Женщина опиралась на него всей тяжестью своего тела, пряча свое лицо на его плече, сжимая его до потери сознания в тесном объятии, неразрывном, точно объятие мертвеца. Казалось, ее можно было отделить от возлюбленного, только отрубив ее руки.
Стелио чувствовал твердость и упругость этого живого кольца, плотно сжимавшего его, а вдоль его ноги, словно вода ручья по песчаному дну, пробегала дрожь ее ослабевшего трепещущего тела. Бесконечные образы рождались из этого трепета, проходили в этом дрожании воды, бесчисленные, непрерывные, текущие из глубины, привлеченные издалека… Они проходили, проходили, все более и более сгущаясь, все более и более темнея – потоком житейских волнений. И он страдал за нее, за самого себя, сознавал, что она вся – его, как дерево, поглощаемое огнем, и снова слышал ее безнадежные слова после порыва страсти: «Я должна умереть».
Он снова глядел через отворенную дверь балкона, видел, как сады тонули во мраке, в домах зажигались огни, одна за другой загорались звезды на печальном небе, длинная бледная полоса воды блестела в глубине лагуны, холмы слились с покровом ночи, ушли вдаль, стремясь к сказочным странам. Там открывался целый мир для подвигов, для побед, там можно было возноситься мечтами, побеждать судьбу, разгадывать загадки, срывать лавры, там вились пути, где обитала тайна непредвиденных встреч, где проходило счастье под покрывалом, и никто его не узнал. И в этот час, быть может, в каком-нибудь уголке мира существовали ему равные, близкие по духу, братья или далекие враги, на чело которых после целого дня труда и ожидания нисходило яркое вдохновение, рождающее бессмертие. В этот час, быть может, какой-нибудь человек кончал дивное творение или раскрывал великую мировую загадку. А он, он был пленником своего тела, распростертым под тяжестью этой измученной женщины. Его чудная будущность могущества и страданий, подобная кораблю, нагруженному золотом и железом, разбилась о него самого, как о подводные камни. А что делала, о чем думала в этот вечер Донателла Арвале на своем тосканском холме, в уединенном доме, возле безумного отца? Обманывала ли она свою волю упорной борьбой? Углублялась ли в тайники своей души? Была ли она непорочной?

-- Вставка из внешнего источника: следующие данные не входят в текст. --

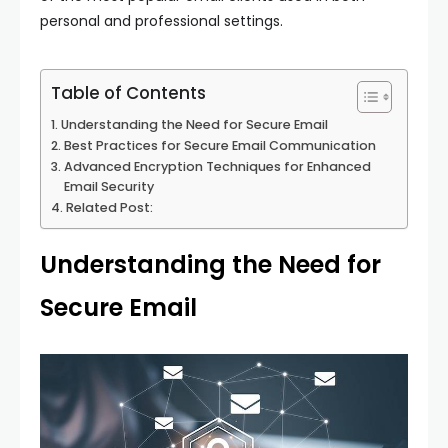
personal and professional settings.
Table of Contents
Understanding the Need for Secure Email
Best Practices for Secure Email Communication
Advanced Encryption Techniques for Enhanced
Email Security
Related Post:
Understanding the Need for
Secure Email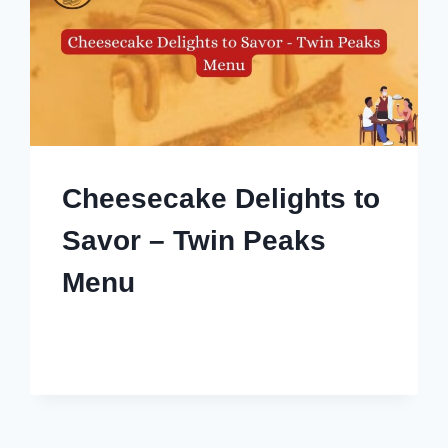
Cheesecake Delights to
Savor – Twin Peaks
Menu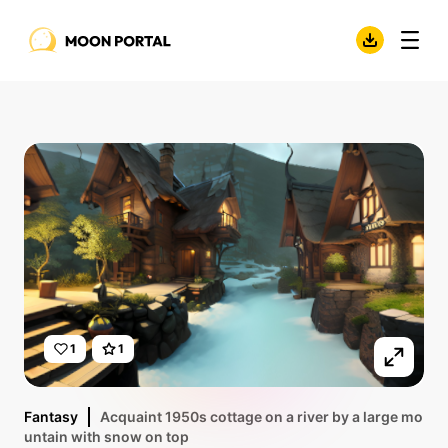
1
1
Fantasy
Acquaint 1950s cottage on a river by a large mo
untain with snow on top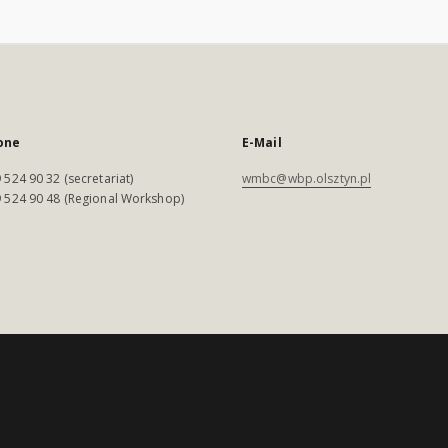
one
E-Mail
 524 90 32 (secretariat)
wmbc@wbp.olsztyn.pl
 524 90 48 (Regional Workshop)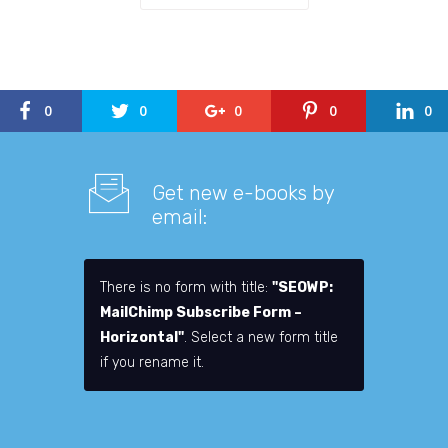
0
0
0
0
0
Get new e-books by
email:
There is no form with title:
"SEOWP:
MailChimp Subscribe Form –
Horizontal"
. Select a new form title
if you rename it.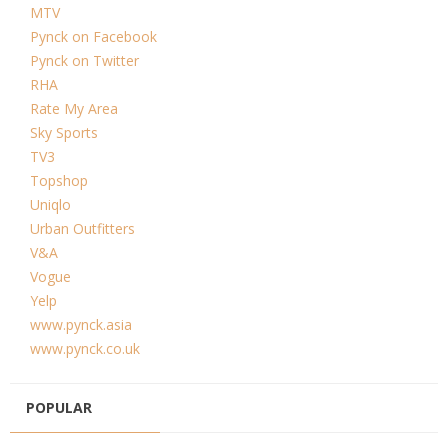
MTV
Pynck on Facebook
Pynck on Twitter
RHA
Rate My Area
Sky Sports
TV3
Topshop
Uniqlo
Urban Outfitters
V&A
Vogue
Yelp
www.pynck.asia
www.pynck.co.uk
POPULAR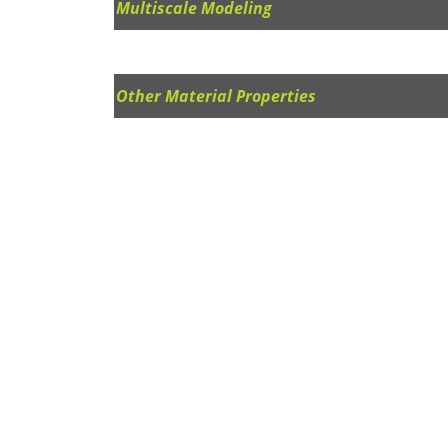
Multiscale Modeling
Other Material Properties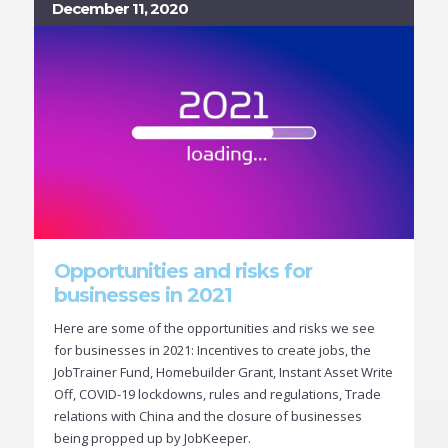
December 11, 2020
Opportunities and risks for
businesses in 2021
Here are some of the opportunities and risks we see
for businesses in 2021: Incentives to create jobs, the
JobTrainer Fund, Homebuilder Grant, Instant Asset Write
Off, COVID-19 lockdowns, rules and regulations, Trade
relations with China and the closure of businesses
being propped up by JobKeeper.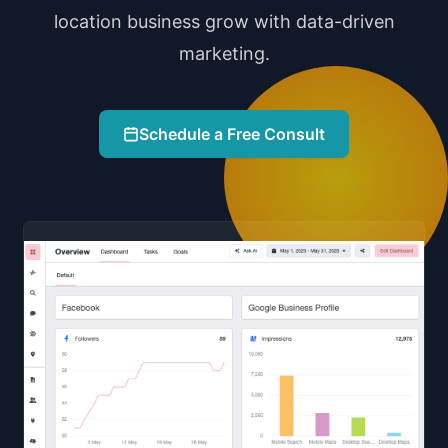
location business grow with data-driven
marketing.
Schedule a Free Consult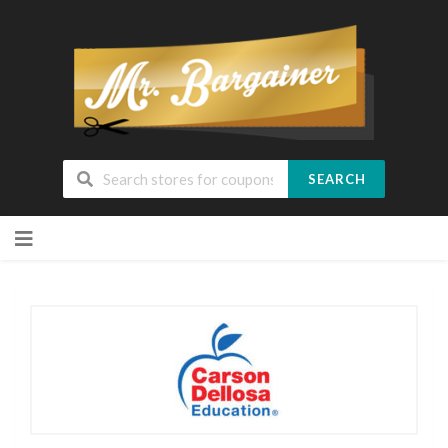
SEARCH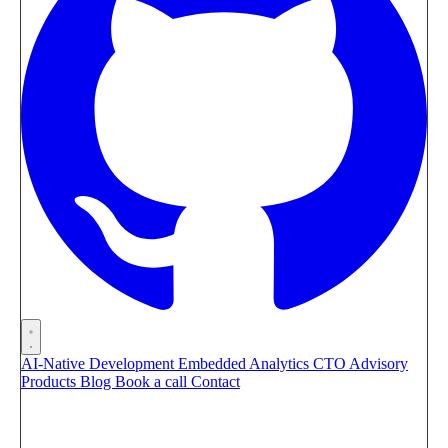
AI-Native Development
Embedded Analytics
CTO Advisory
Products
Blog
Book a call
Contact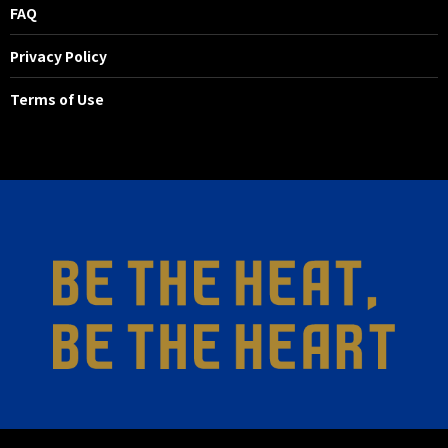
FAQ
Privacy Policy
Terms of Use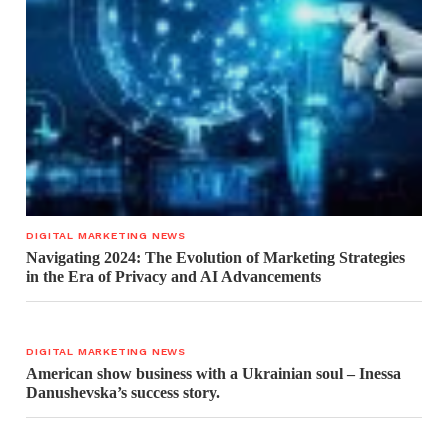
DIGITAL MARKETING NEWS
Navigating 2024: The Evolution of Marketing Strategies
in the Era of Privacy and AI Advancements
DIGITAL MARKETING NEWS
American show business with a Ukrainian soul – Inessa
Danushevska’s success story.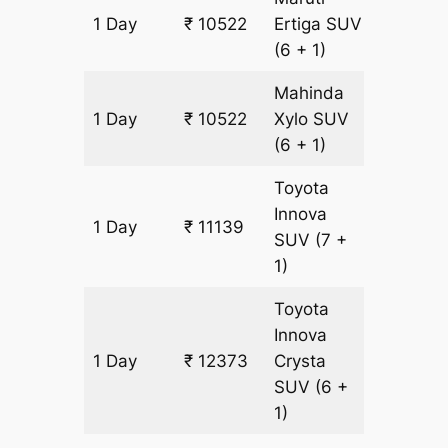
1 Day
₹ 10522
Ertiga
SUV
617 km
(6 + 1)
Mahinda
1 Day
₹ 10522
Xylo
SUV
617 km
(6 + 1)
Toyota
Innova
1 Day
₹ 11139
617 km
SUV
(7 +
1)
Toyota
Innova
1 Day
₹ 12373
Crysta
617 km
SUV
(6 +
1)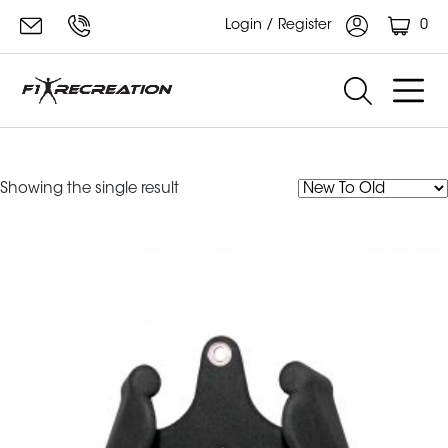
0
Login / Register
F1 Recreation Neutral Grip Bar
Showing the single result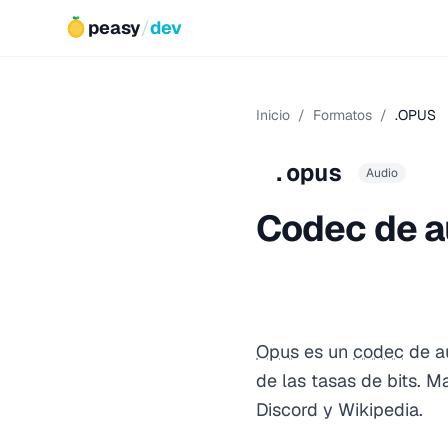
peasy
/
dev
Inicio
/
Formatos
/
.OPUS
.opus
Audio
Codec de a
Opus
es un
codec
de au
de las tasas de bits. 
Discord y Wikipedia.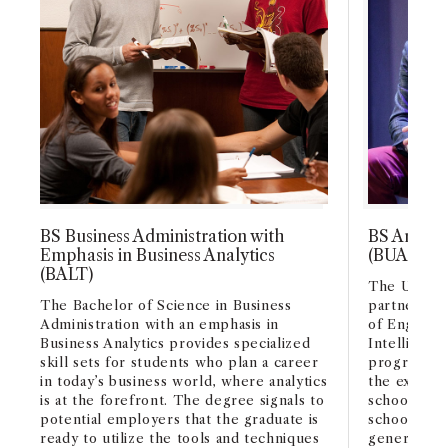
BS Business Administration with
BS Artifici
Emphasis in Business Analytics
(BUAI)
(BALT)
The USC Mar
The Bachelor of Science in Business
partnership
Administration with an emphasis in
of Engineeri
Business Analytics provides specialized
Intelligenc
skill sets for students who plan a career
program. AI
in today’s business world, where analytics
the experti
is at the forefront. The degree signals to
schools and
potential employers that the graduate is
schools in 
ready to utilize the tools and techniques
generation 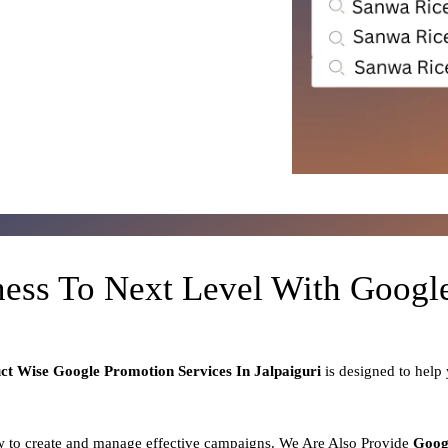
ness To Next Level With Goog
uct
Wise Google Promotion Services In Jalpaiguri
is designed to help
 to create and manage effective campaigns. We Are Also Provide
Goog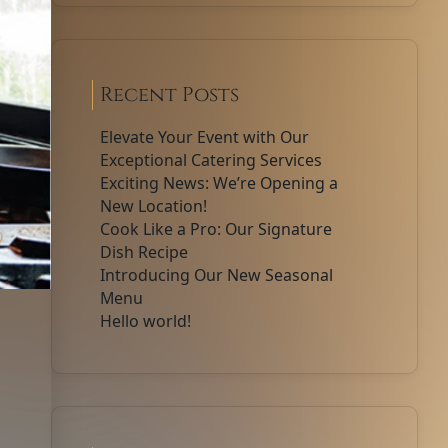
Recent Posts
Elevate Your Event with Our
Exceptional Catering Services
Exciting News: We’re Opening a
New Location!
Cook Like a Pro: Our Signature
0
Dish Recipe
Introducing Our New Seasonal
Menu
Hello world!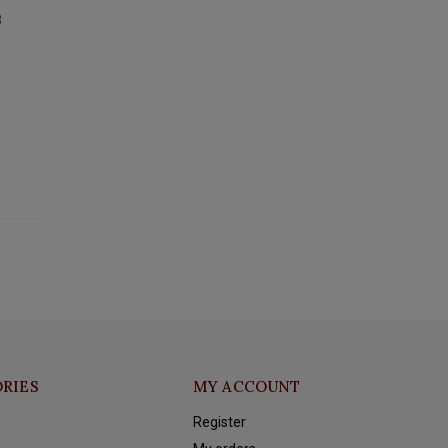
3
RIES
MY ACCOUNT
Register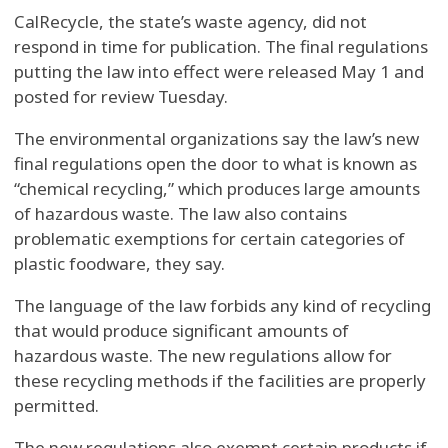
CalRecycle, the state’s waste agency, did not
respond in time for publication. The final regulations
putting the law into effect were released May 1 and
posted for review Tuesday.
The environmental organizations say the law’s new
final regulations open the door to what is known as
“chemical recycling,” which produces large amounts
of hazardous waste. The law also contains
problematic exemptions for certain categories of
plastic foodware, they say.
The language of the law forbids any kind of recycling
that would produce significant amounts of
hazardous waste. The new regulations allow for
these recycling methods if the facilities are properly
permitted.
The new regulations also exempt certain products if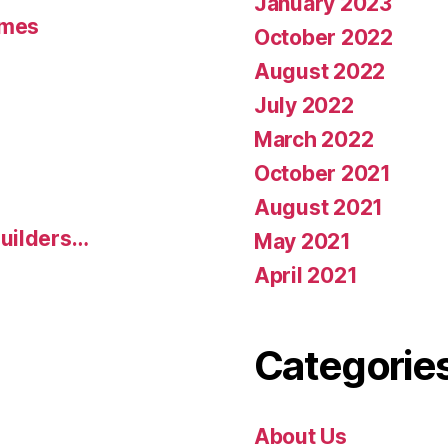
January 2023
umes
October 2022
August 2022
July 2022
March 2022
October 2021
August 2021
uilders…
May 2021
April 2021
Categorie
About Us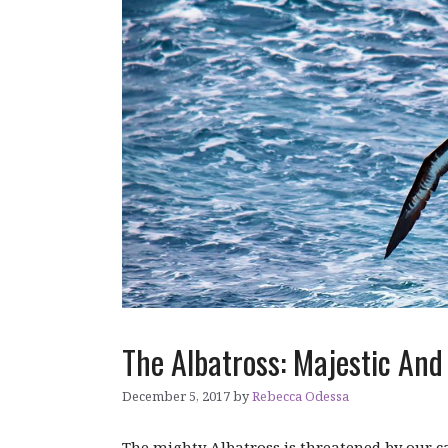
The Albatross: Majestic And 
December 5, 2017
by
Rebecca Odessa
The mighty Albatross is threatened by our ca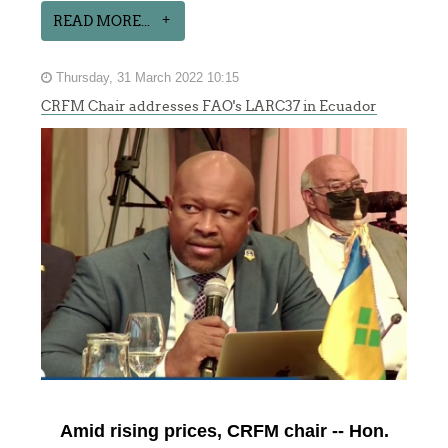
READ MORE...
Thursday, 31 March 2022 10:15
CRFM Chair addresses FAO's LARC37 in Ecuador
Amid rising prices, CRFM chair -- Hon.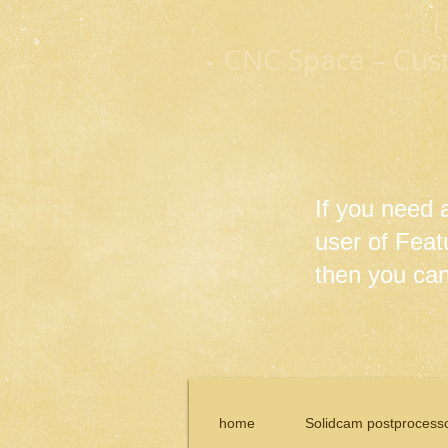
CNC Space – Cus
If you need
user of Fea
then you can 
home
Solidcam postprocess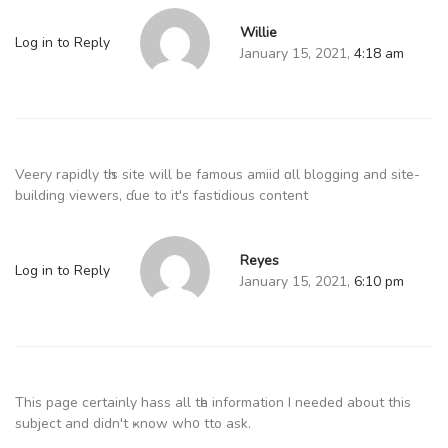
Willie
Log in to Reply
January 15, 2021,
4:18 am
Veery rapidly tһis site will be famous amiid ɑll blogging and site-
building viewers, ɗue to it's fastidious сontent
Reyes
Log in to Reply
January 15, 2021,
6:10 pm
This рage certainly hass all tһe іnformation I needеd about this
subject and didn't ҝnow wh᧐ tto ask.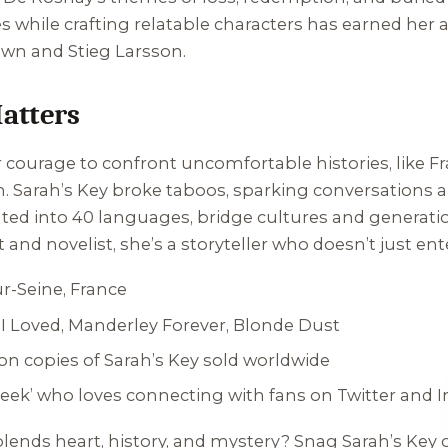
es while crafting relatable characters has earned her
own and Stieg Larsson.
atters
 courage to confront uncomfortable histories, like Fr
n.
Sarah’s Key
broke taboos, sparking conversations 
ated into 40 languages, bridge cultures and generation
st and novelist, she’s a storyteller who doesn’t just 
ur-Seine, France
I Loved
,
Manderley Forever
,
Blonde Dust
lion copies of
Sarah’s Key
sold worldwide
‘geek’ who loves connecting with fans on Twitter and 
 blends heart, history, and mystery? Snag
Sarah’s Key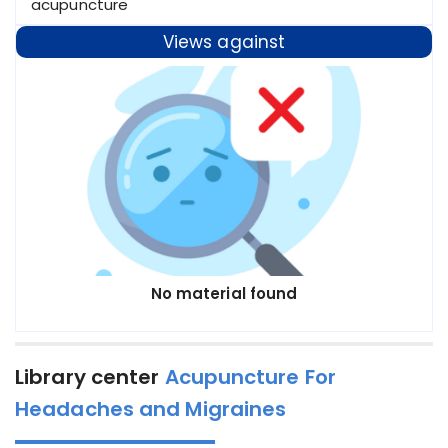
acupuncture
Views against
No material found
Library center
Acupuncture For
Headaches and Migraines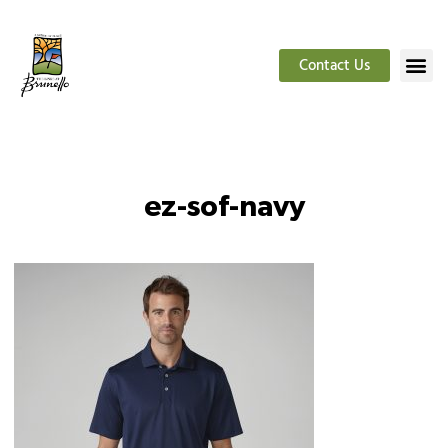
Contact Us
ez-sof-navy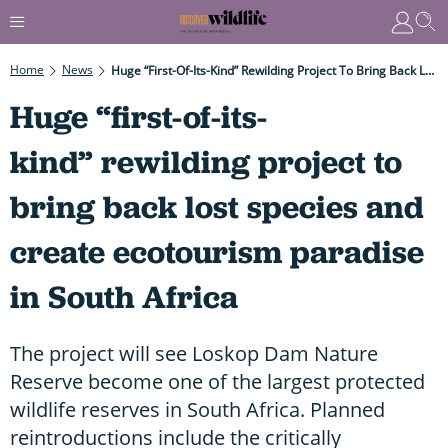
Home
News
Huge “first-Of-Its-Kind” Rewilding Project To Bring Back Lost Species And Create Ecotourism Paradise In South Africa
Huge “first-of-its-
kind” rewilding project to
bring back lost species and
create ecotourism paradise
in South Africa
The project will see Loskop Dam Nature
Reserve become one of the largest protected
wildlife reserves in South Africa. Planned
reintroductions include the critically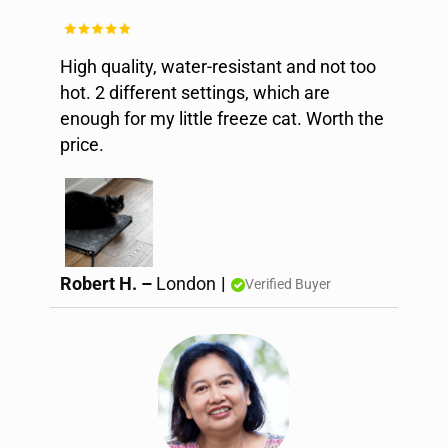
High quality, water-resistant and not too
hot. 2 different settings, which are
enough for my little freeze cat. Worth the
price.
Robert H. –
London
|
Verified Buyer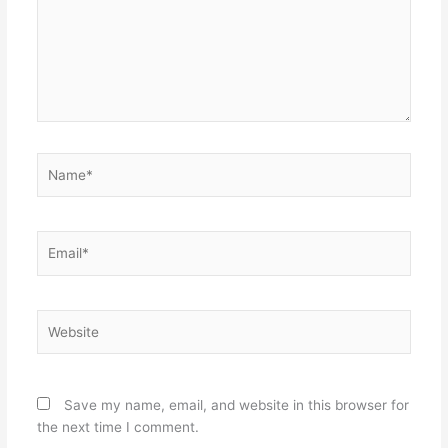
Name*
Email*
Website
Save my name, email, and website in this browser for
the next time I comment.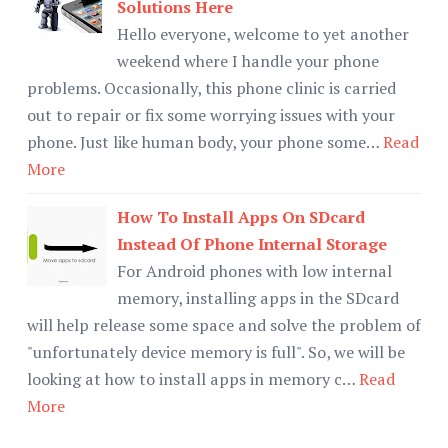
Solutions Here
Hello everyone, welcome to yet another
weekend where I handle your phone
problems. Occasionally, this phone clinic is carried
out to repair or fix some worrying issues with your
phone. Just like human body, your phone some…
Read
More
How To Install Apps On SDcard
Instead Of Phone Internal Storage
For Android phones with low internal
memory, installing apps in the SDcard
will help release some space and solve the problem of
"unfortunately device memory is full". So, we will be
looking at how to install apps in memory c…
Read
More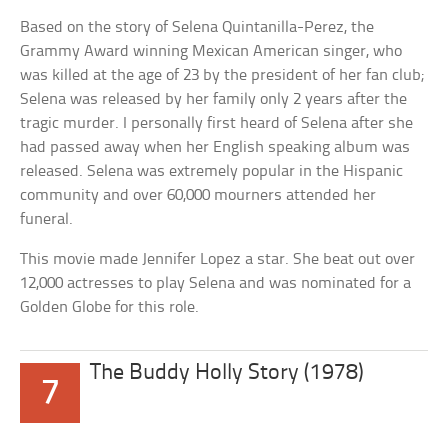
Based on the story of Selena Quintanilla-Perez, the
Grammy Award winning Mexican American singer, who
was killed at the age of 23 by the president of her fan club;
Selena was released by her family only 2 years after the
tragic murder. I personally first heard of Selena after she
had passed away when her English speaking album was
released. Selena was extremely popular in the Hispanic
community and over 60,000 mourners attended her
funeral.
This movie made Jennifer Lopez a star. She beat out over
12,000 actresses to play Selena and was nominated for a
Golden Globe for this role.
The Buddy Holly Story (1978)
7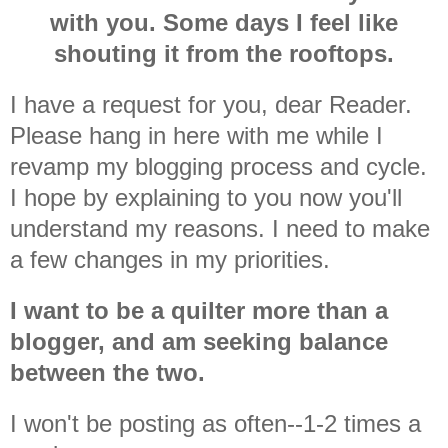
with you. Some days I feel like
shouting it from the rooftops.
I have a request for you, dear Reader.
Please hang in here with me while I
revamp my blogging process and cycle.
I hope by explaining to you now you'll
understand my reasons. I need to make
a few changes in my priorities.
I want to be a quilter more than a
blogger, and am seeking balance
between the two.
I won't be posting as often--1-2 times a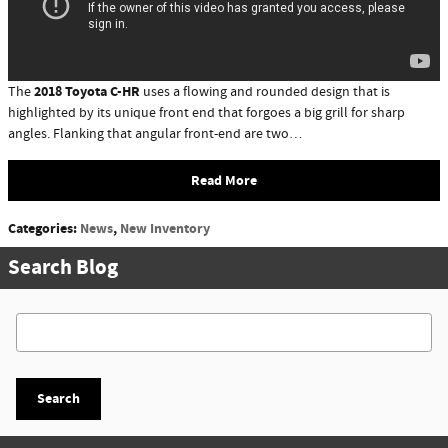
2018 Toyota C-HR
The
uses a flowing and rounded design that is
highlighted by its unique front end that forgoes a big grill for sharp
angles. Flanking that angular front-end are two…
Read More
Categories
:
News
,
New Inventory
Search Blog
Search Blog
Search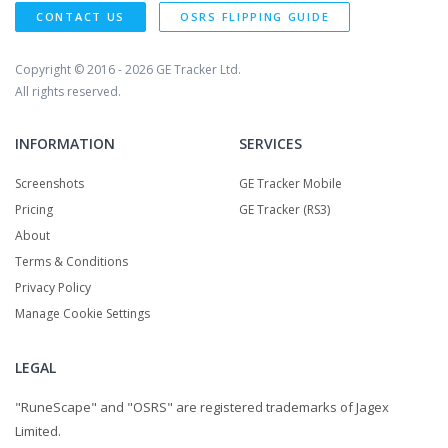
CONTACT US
OSRS FLIPPING GUIDE
Copyright © 2016 - 2026
GE Tracker Ltd.
All rights reserved.
INFORMATION
SERVICES
Screenshots
GE Tracker Mobile
Pricing
GE Tracker (RS3)
About
Terms & Conditions
Privacy Policy
Manage Cookie Settings
LEGAL
"RuneScape" and "OSRS" are registered trademarks of Jagex
Limited.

И он оставался неподвижным в объятиях женщины, его руки онемели, сжатые крепким кольцом. Невольное, холодное отчуждение овладело его существом. С силой непреодолимого ужаса грусть скоплялась в его сердце. Ему казалось, что молчание ожидало крика. В его членах, оцепеневших под бременем, мучительно забились жилы. Мало-помалу объятия разжимались, словно жизнь уходила из них. Слова отчаянья вдруг отозвались снова в его душе. Его охватил внезапный страх перед призраком смерти. Но он не двинулся, не заговорил, не попытался рассеять это зловещее облако страха, висевшее над ними обоими. Он потерял всякое сознание места и времени. Ему казалось, что он и эта женщина – среди бесконечной равнины, поросшей сухими травами под белым небом. И они ждут, ждут голоса, который бы позвал их, который бы вернул им спокойствие. Неясные грезы рождались из его бессознательного состояния, извивались, изменялись в кошмаре. Теперь ему казалось, что он взбирается по скалам со своей спутницей и оба они задыхаются и оба объяты мучительным, невыносимым ужасом…
Вдруг Стелио вздрогнул и открыл глаза, заслышав удар колокола. Это звонил колокол San-Simeone-Profeta Металлический звук пронизывал уши подобно острому лезвию.
– Ты тоже задремала? – спросил он Фоскарину, лежавшую бессильно, как мертвая.
И, подняв руку, он провел ею нежно по ее волосам и лицу.
Вдруг она разразилась рыданиями, словно эта рука разбивала ее сердце. Она рыдала, рыдала на груди своего возлюбленного и не могла умереть.
– У меня есть сердце, Стелио, – пристально глядя на него, сказала Фоскарина с мучительным усилием, заставлявшим дрожать ее губы, как будто, произнося эти слова, она должна была победить непреодолимую робость. – Я страдаю от своего сердца, Стелио, оно бьется такой ненасытной, такой томительной жизнью, что вам не понять этого никогда.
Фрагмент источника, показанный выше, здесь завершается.